Artificial Intelligence in Healthcare: Pros and Cons
These artificial intelligence in healthcare examples demonstrate the several advantages that the technology has to offer, namely:
- AI helps to analyze diagnostic images and results faster and identify patients with various conditions earlier.
- Deep learning technologies can analyze images and recognize patterns, opening up the potential for creating algorithms that help doctors diagnose specific diseases more quickly and accurately.
- Machine learning and AI modeling are assisting drug companies in discovering and developing new products and treatments at a reduced cost and in a reduced time-frame.
- In addition to simplifying diagnostics and decision making for doctors, AI health apps are offering valuable advice and lifestyle adjustments for patients.
- AI robotics is helping health providers cope with the COVID-19 situation, enabling remote communications and the avoidance of physical risk.

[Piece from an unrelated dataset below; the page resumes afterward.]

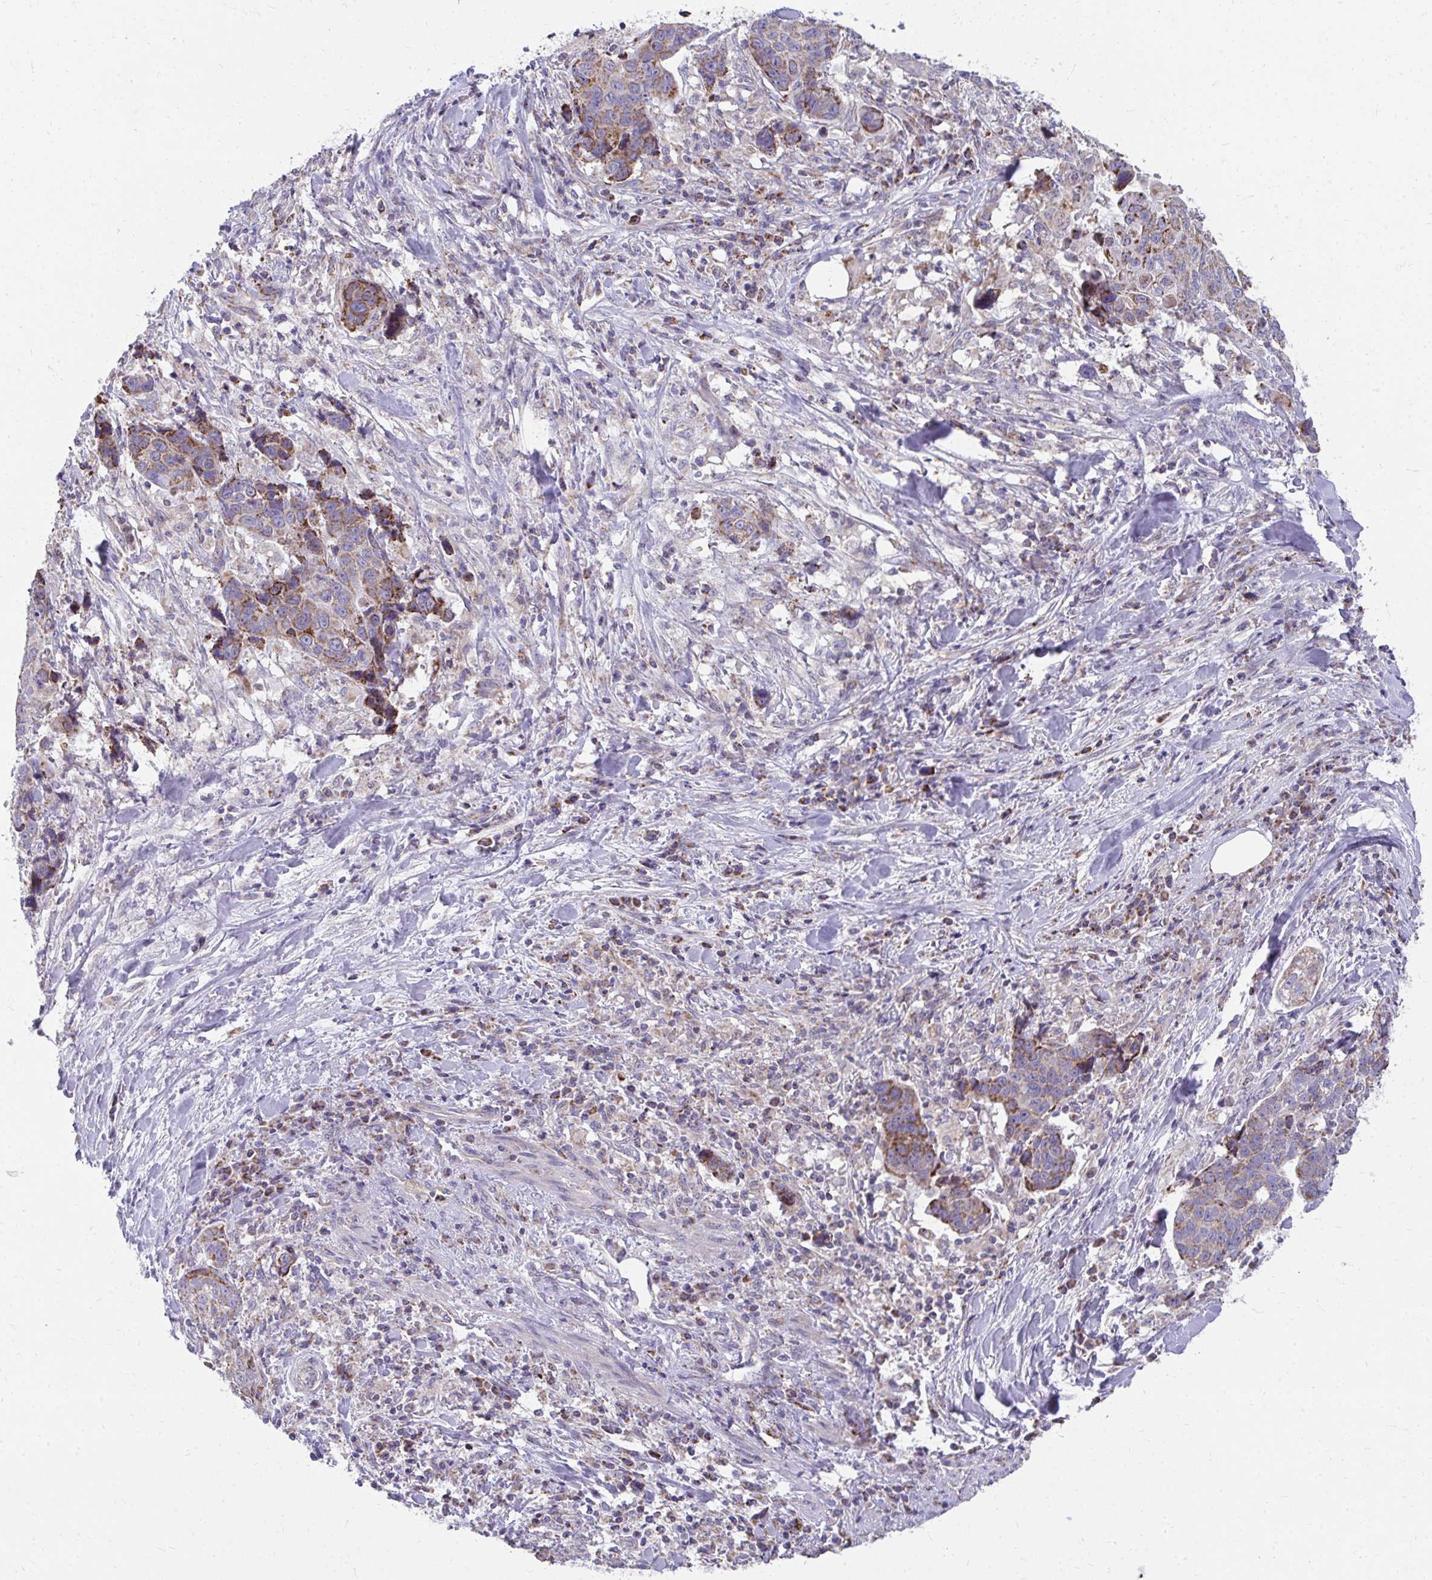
{"staining": {"intensity": "moderate", "quantity": ">75%", "location": "cytoplasmic/membranous"}, "tissue": "lung cancer", "cell_type": "Tumor cells", "image_type": "cancer", "snomed": [{"axis": "morphology", "description": "Squamous cell carcinoma, NOS"}, {"axis": "topography", "description": "Lymph node"}, {"axis": "topography", "description": "Lung"}], "caption": "A medium amount of moderate cytoplasmic/membranous positivity is appreciated in approximately >75% of tumor cells in lung cancer tissue. Using DAB (3,3'-diaminobenzidine) (brown) and hematoxylin (blue) stains, captured at high magnification using brightfield microscopy.", "gene": "PRRG3", "patient": {"sex": "male", "age": 61}}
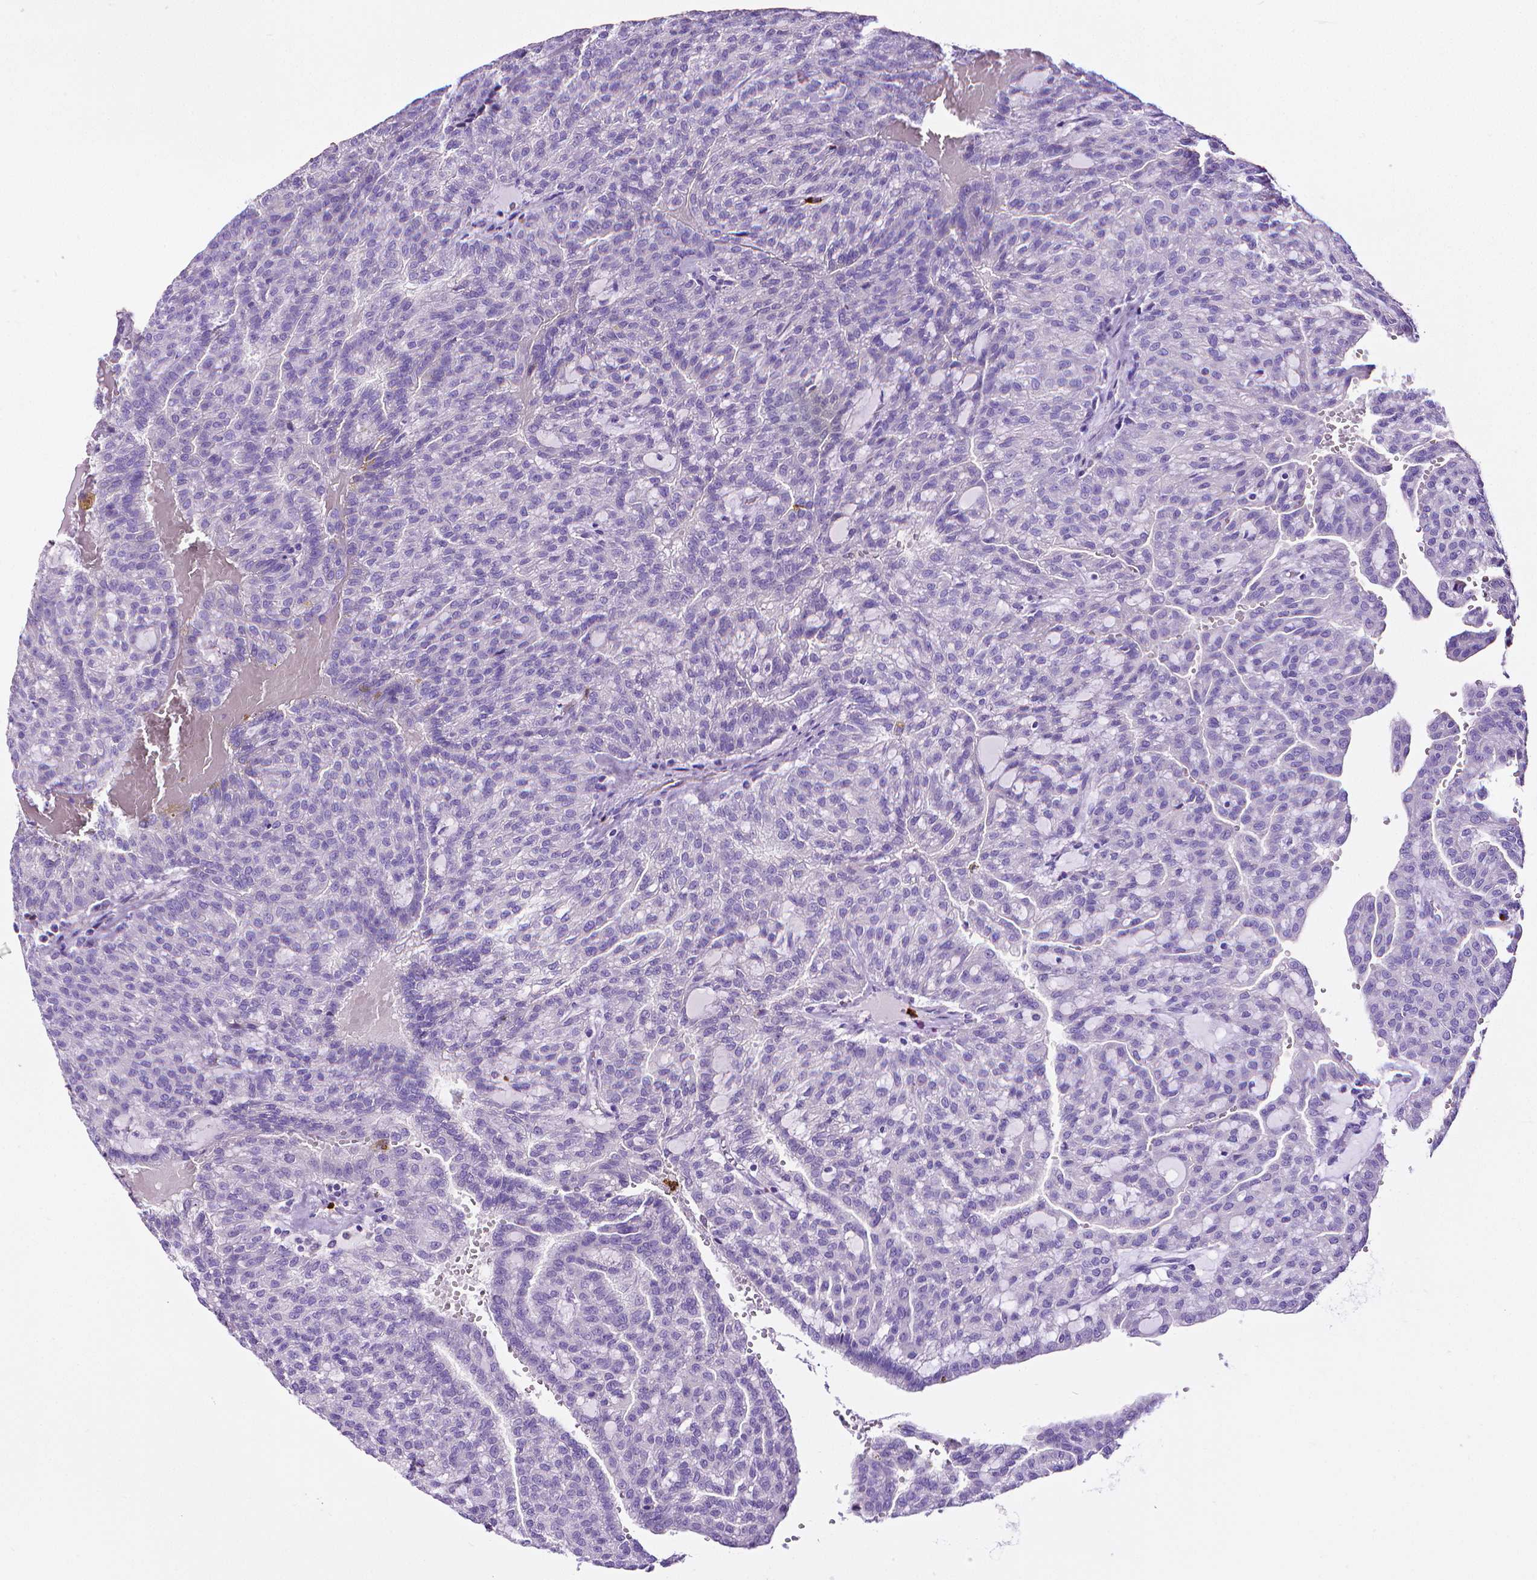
{"staining": {"intensity": "negative", "quantity": "none", "location": "none"}, "tissue": "renal cancer", "cell_type": "Tumor cells", "image_type": "cancer", "snomed": [{"axis": "morphology", "description": "Adenocarcinoma, NOS"}, {"axis": "topography", "description": "Kidney"}], "caption": "Image shows no significant protein expression in tumor cells of renal cancer. (DAB IHC, high magnification).", "gene": "MMP9", "patient": {"sex": "male", "age": 63}}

Although the AI in the medical field is largely positive, there are some caveats. These include:
- AI systems and infrastructure may be too expensive for smaller institutions to accommodate.
- Robots and virtual communication tools may lack the human touch and sensitivity of real health professionals.
- Many healthcare professionals feel at risk of losing their livelihood to automated systems and tools.
- The reliance on AI diagnosis on vast data sets introduces the risk of errors, which could filter throughout a system and taint the accuracy of future treatments or results.
- With an imperfect understanding of human nature, emotions, and social circumstances, AI systems may make inappropriate recommendations that a human medical practitioner might be better able to spot.